Dr Farhan Hanif Siddiqi, faculty member, School of Politics and International Relations (SPIR), Quaid-i-Azam University’s book, The Politics of Ethnicity in Pakistan: The Baloch, Sindhi and Mohajir Ethnic Movements has recently been published (London: Routledge, 2015).
Siddiqui’s book is an effort to understand the Pakistani state and government’s treatment of non-dominant ethnic groups after the military operation in East Pakistan and the independence of Bangladesh. His book looks at ethnic movements that were subject to a military operation after 1971: the Baloch in the 1970s, the Sindhis in the 1980s and Mohajirs in the 1990s.
The book critically evaluates the literature on ethnicity and nationalism by taking nationalist ideology and the political divisions that it generates within ethnic groups as essential in estimating ethnic movements. It goes on to challenge the modernist argument that nationalism is only relevant to modern-industrialised socio-economic settings. The available evidence from Pakistan makes clear that ethnic movements emanate from three distinct socio-economic realms: tribal (Baloch), rural (Sindh) and urban (Mohajir). And this diversity is in itself the greatest challenge to national integration in Pakistan as the socioeconomic foundations of sub-national or counter-national movements are complex and varied.

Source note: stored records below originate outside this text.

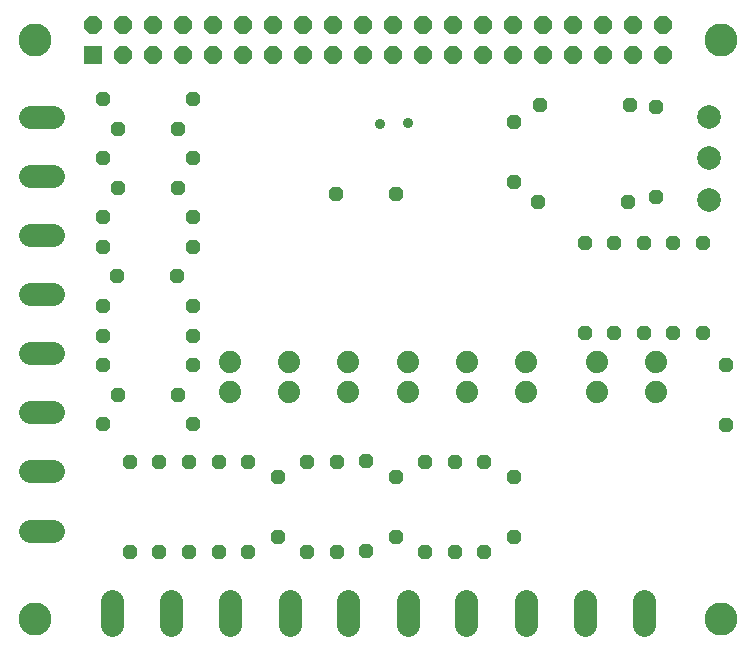
<source format=gbr>
G04 EAGLE Gerber RS-274X export*
G75*
%MOMM*%
%FSLAX34Y34*%
%LPD*%
%INSoldermask Bottom*%
%IPPOS*%
%AMOC8*
5,1,8,0,0,1.08239X$1,22.5*%
G01*
G04 Define Apertures*
%ADD10C,2.800000*%
%ADD11R,1.524000X1.524000*%
%ADD12P,1.649562X8X22.500000*%
%ADD13C,1.879600*%
%ADD14P,1.319650X8X202.500000*%
%ADD15P,1.319650X8X22.500000*%
%ADD16P,1.319650X8X292.500000*%
%ADD17C,1.981200*%
%ADD18P,1.319650X8X112.500000*%
%ADD19C,2.000000*%
%ADD20C,0.910000*%
D10*
X35000Y35000D03*
X35000Y525000D03*
X615000Y525000D03*
X615000Y35000D03*
D11*
X83700Y512300D03*
D12*
X109100Y512300D03*
X134500Y512300D03*
X159900Y512300D03*
X185300Y512300D03*
X210700Y512300D03*
X83700Y537700D03*
X109100Y537700D03*
X134500Y537700D03*
X159900Y537700D03*
X185300Y537700D03*
X210700Y537700D03*
X236100Y512300D03*
X236100Y537700D03*
X261500Y512300D03*
X286900Y512300D03*
X312300Y512300D03*
X337700Y512300D03*
X363100Y512300D03*
X388500Y512300D03*
X261500Y537700D03*
X286900Y537700D03*
X312300Y537700D03*
X337700Y537700D03*
X363100Y537700D03*
X388500Y537700D03*
X413900Y512300D03*
X413900Y537700D03*
X439300Y512300D03*
X464700Y512300D03*
X490100Y512300D03*
X515500Y512300D03*
X540900Y512300D03*
X566300Y512300D03*
X439300Y537700D03*
X464700Y537700D03*
X490100Y537700D03*
X515500Y537700D03*
X540900Y537700D03*
X566300Y537700D03*
D13*
X560000Y227300D03*
X560000Y252700D03*
X510000Y227300D03*
X510000Y252700D03*
D14*
X168100Y350000D03*
X91900Y350000D03*
D15*
X104600Y450000D03*
X155400Y450000D03*
D14*
X155400Y400000D03*
X104600Y400000D03*
X168100Y425000D03*
X91900Y425000D03*
D13*
X200000Y227300D03*
X200000Y252700D03*
D14*
X168100Y375000D03*
X91900Y375000D03*
X168100Y250000D03*
X91900Y250000D03*
X154968Y325432D03*
X104168Y325432D03*
X168100Y300000D03*
X91900Y300000D03*
D13*
X250000Y227300D03*
X250000Y252700D03*
D14*
X168100Y275000D03*
X91900Y275000D03*
X168100Y200000D03*
X91900Y200000D03*
X155400Y225000D03*
X104600Y225000D03*
D16*
X115000Y168100D03*
X115000Y91900D03*
D13*
X300000Y227300D03*
X300000Y252700D03*
D16*
X140000Y168100D03*
X140000Y91900D03*
X165000Y168100D03*
X165000Y91900D03*
X240000Y155400D03*
X240000Y104600D03*
X215000Y168100D03*
X215000Y91900D03*
D13*
X350000Y227300D03*
X350000Y252700D03*
D16*
X190000Y168100D03*
X190000Y91900D03*
X265000Y168100D03*
X265000Y91900D03*
X340000Y155400D03*
X340000Y104600D03*
X315000Y168663D03*
X315000Y92463D03*
D13*
X400000Y227300D03*
X400000Y252700D03*
D16*
X290000Y168100D03*
X290000Y91900D03*
X365000Y168100D03*
X365000Y91900D03*
X440000Y155400D03*
X440000Y104600D03*
X415000Y168100D03*
X415000Y91900D03*
D13*
X450000Y227300D03*
X450000Y252700D03*
D16*
X390592Y168100D03*
X390592Y91900D03*
D17*
X49906Y460038D02*
X30094Y460038D01*
X30094Y410000D02*
X49906Y410000D01*
X49906Y359962D02*
X30094Y359962D01*
X30094Y310038D02*
X49906Y310038D01*
X49906Y260000D02*
X30094Y260000D01*
X30094Y209962D02*
X49906Y209962D01*
X49906Y160146D02*
X30094Y160146D01*
X30094Y109854D02*
X49906Y109854D01*
X99854Y49906D02*
X99854Y30094D01*
X150146Y30094D02*
X150146Y49906D01*
X199854Y49906D02*
X199854Y30094D01*
X250146Y30094D02*
X250146Y49906D01*
X299854Y49906D02*
X299854Y30094D01*
X350146Y30094D02*
X350146Y49906D01*
D14*
X168100Y475000D03*
X91900Y475000D03*
D18*
X620000Y199600D03*
X620000Y250400D03*
X600000Y276900D03*
X600000Y353100D03*
X575000Y276900D03*
X575000Y353100D03*
X550000Y276900D03*
X550000Y353100D03*
X525000Y276900D03*
X525000Y353100D03*
D17*
X399854Y49906D02*
X399854Y30094D01*
X450146Y30094D02*
X450146Y49906D01*
X499854Y49906D02*
X499854Y30094D01*
X550146Y30094D02*
X550146Y49906D01*
D14*
X340400Y395000D03*
X289600Y395000D03*
D18*
X560000Y391900D03*
X560000Y468100D03*
D19*
X605000Y390000D03*
X605000Y425000D03*
X605000Y460000D03*
D16*
X440000Y455400D03*
X440000Y404600D03*
D14*
X538100Y470000D03*
X461900Y470000D03*
X536518Y388418D03*
X460318Y388418D03*
D16*
X500000Y353100D03*
X500000Y276900D03*
D20*
X326500Y454500D03*
X350000Y455000D03*
M02*

</source>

The book thus tackles important questions of national integration and national identity formation in Pakistan. It is grounded in rigorous research and is of direct relevance to Pakistan’s present policy issues and political dynamics. As Pakistan marks its 70 years as an independent country, the need for drawing meaningful lessons from the past and rationally understanding the historical and socioeconomic factors manifesting themselves in identity-politics is indispensible to the task of overcoming challenges. In that context, Siddiqui’s The Politics of Ethnicity in Pakistanis essential reading.
Dr. Farhan Hanif Siddiqi was previously based in the Department of International Relations at the University of Karachi. In addition, he has also worked as Research Fellow at the Middle East Research Institute in Erbil, the Kurdistan Region of Iraq. His research interests include nationalism and ethnicity, theories of International Relations, democracy/democratization, and security and conflict dynamics in the Middle East and South Asia.